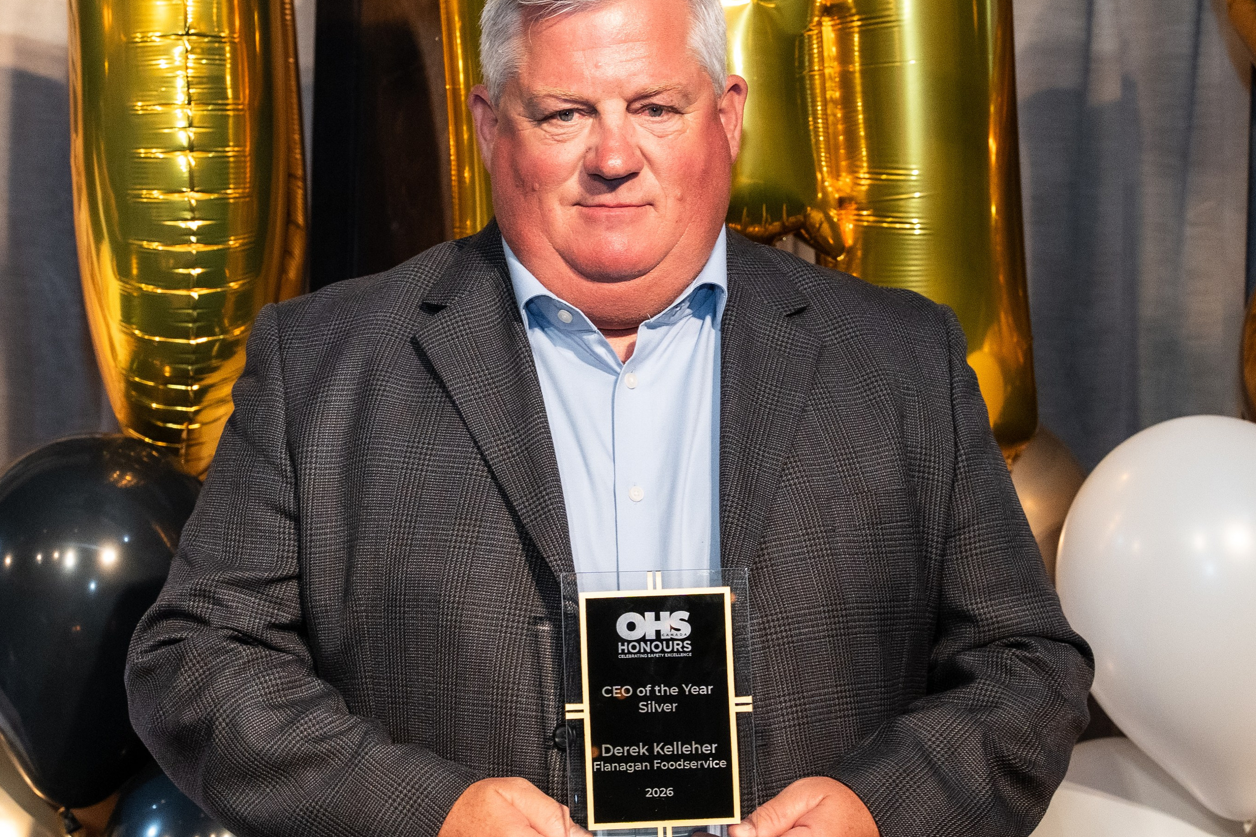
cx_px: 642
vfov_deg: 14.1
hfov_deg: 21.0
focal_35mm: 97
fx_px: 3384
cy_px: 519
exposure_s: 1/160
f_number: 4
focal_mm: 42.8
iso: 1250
+ + + + + + +
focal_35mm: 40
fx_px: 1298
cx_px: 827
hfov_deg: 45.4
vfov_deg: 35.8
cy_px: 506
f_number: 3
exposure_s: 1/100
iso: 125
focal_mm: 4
+ + + + + + +
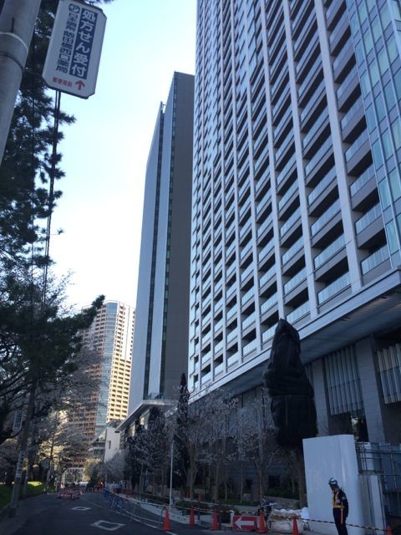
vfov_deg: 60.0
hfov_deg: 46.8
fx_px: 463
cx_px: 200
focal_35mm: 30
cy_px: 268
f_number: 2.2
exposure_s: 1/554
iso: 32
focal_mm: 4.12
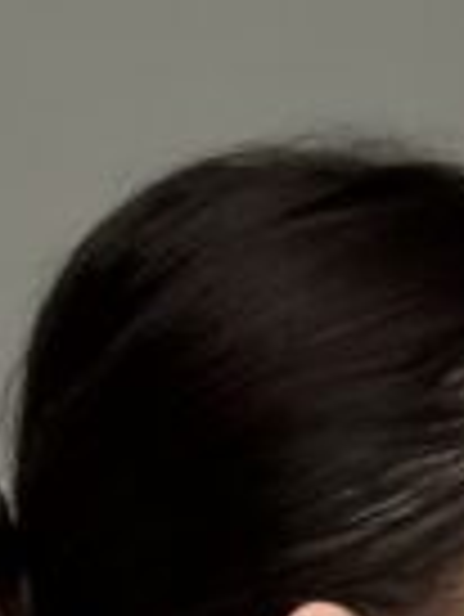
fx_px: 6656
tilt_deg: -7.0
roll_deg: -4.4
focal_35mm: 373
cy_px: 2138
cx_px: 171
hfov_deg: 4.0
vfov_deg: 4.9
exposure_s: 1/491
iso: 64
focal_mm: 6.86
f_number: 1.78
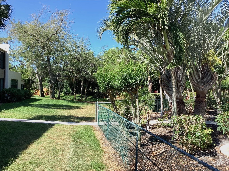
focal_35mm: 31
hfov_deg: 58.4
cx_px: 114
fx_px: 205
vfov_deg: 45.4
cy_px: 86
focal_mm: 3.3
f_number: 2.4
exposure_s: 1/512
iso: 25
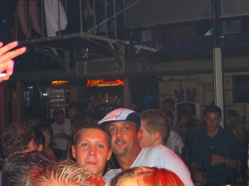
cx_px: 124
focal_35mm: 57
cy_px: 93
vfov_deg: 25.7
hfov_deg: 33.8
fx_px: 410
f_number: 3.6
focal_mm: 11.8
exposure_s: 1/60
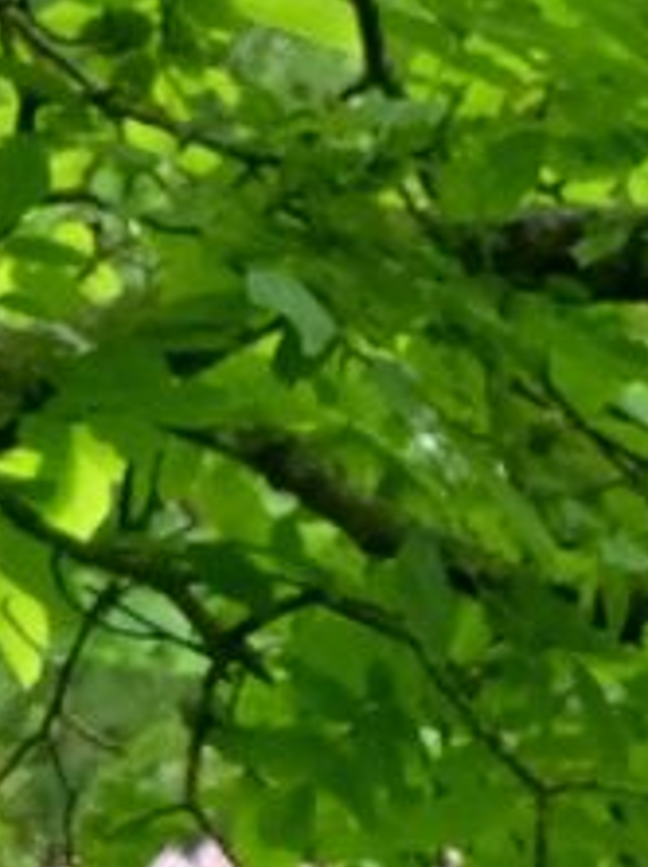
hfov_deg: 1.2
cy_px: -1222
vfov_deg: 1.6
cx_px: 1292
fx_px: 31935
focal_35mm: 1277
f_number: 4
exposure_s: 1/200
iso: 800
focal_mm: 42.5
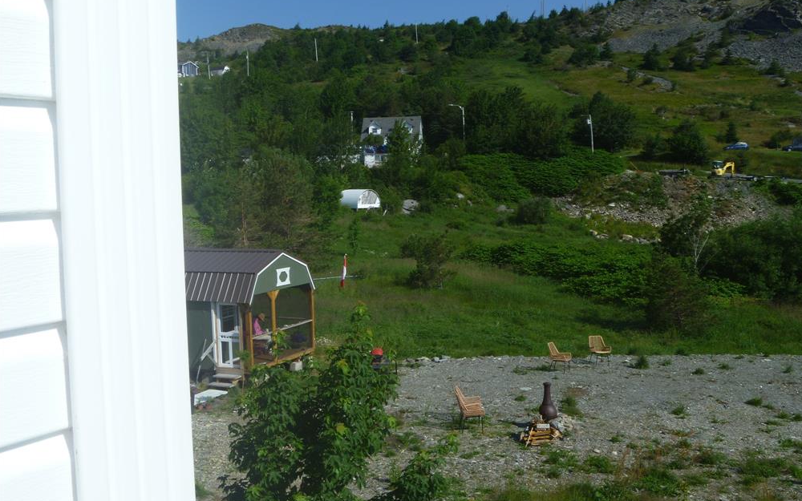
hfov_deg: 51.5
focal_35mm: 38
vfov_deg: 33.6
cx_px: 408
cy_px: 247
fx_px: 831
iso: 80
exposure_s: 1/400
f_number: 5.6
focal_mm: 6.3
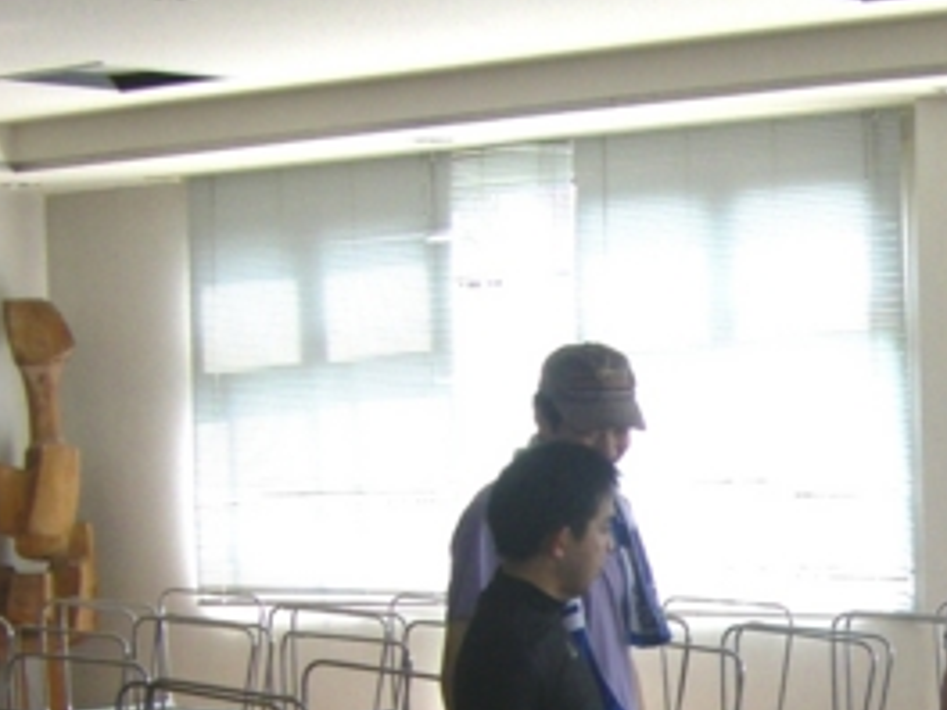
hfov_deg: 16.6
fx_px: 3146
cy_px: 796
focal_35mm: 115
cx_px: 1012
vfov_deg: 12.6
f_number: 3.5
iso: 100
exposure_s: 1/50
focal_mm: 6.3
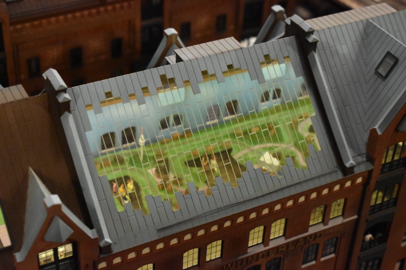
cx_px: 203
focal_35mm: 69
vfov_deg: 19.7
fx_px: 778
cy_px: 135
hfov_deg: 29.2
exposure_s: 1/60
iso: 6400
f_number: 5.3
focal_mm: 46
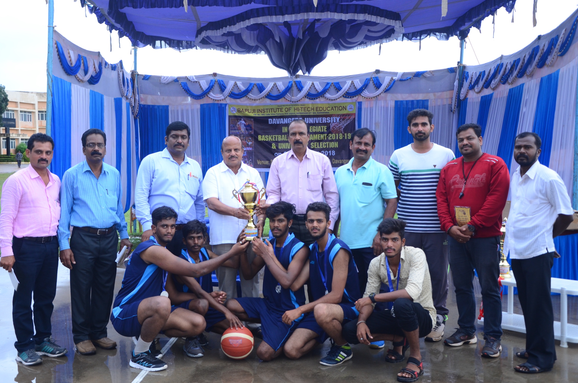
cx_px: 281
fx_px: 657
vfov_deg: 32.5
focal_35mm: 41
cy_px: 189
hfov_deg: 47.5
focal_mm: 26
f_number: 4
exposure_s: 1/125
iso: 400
+ + + + + + +
• _Task statement_
Nothing but the lines above from the line with "exposure_s: 1/400" up to and including the line with "f_number: 5.3" should be returned, exactly as written and without pictures.

• _The completed task_
exposure_s: 1/400
f_number: 5.6
focal_mm: 6.3
hfov_deg: 16.6
fx_px: 3146
cy_px: 796
focal_35mm: 115
cx_px: 1012
vfov_deg: 12.6
f_number: 3.5
iso: 100
exposure_s: 1/50
focal_mm: 6.3
cx_px: 203
focal_35mm: 69
vfov_deg: 19.7
fx_px: 778
cy_px: 135
hfov_deg: 29.2
exposure_s: 1/60
iso: 6400
f_number: 5.3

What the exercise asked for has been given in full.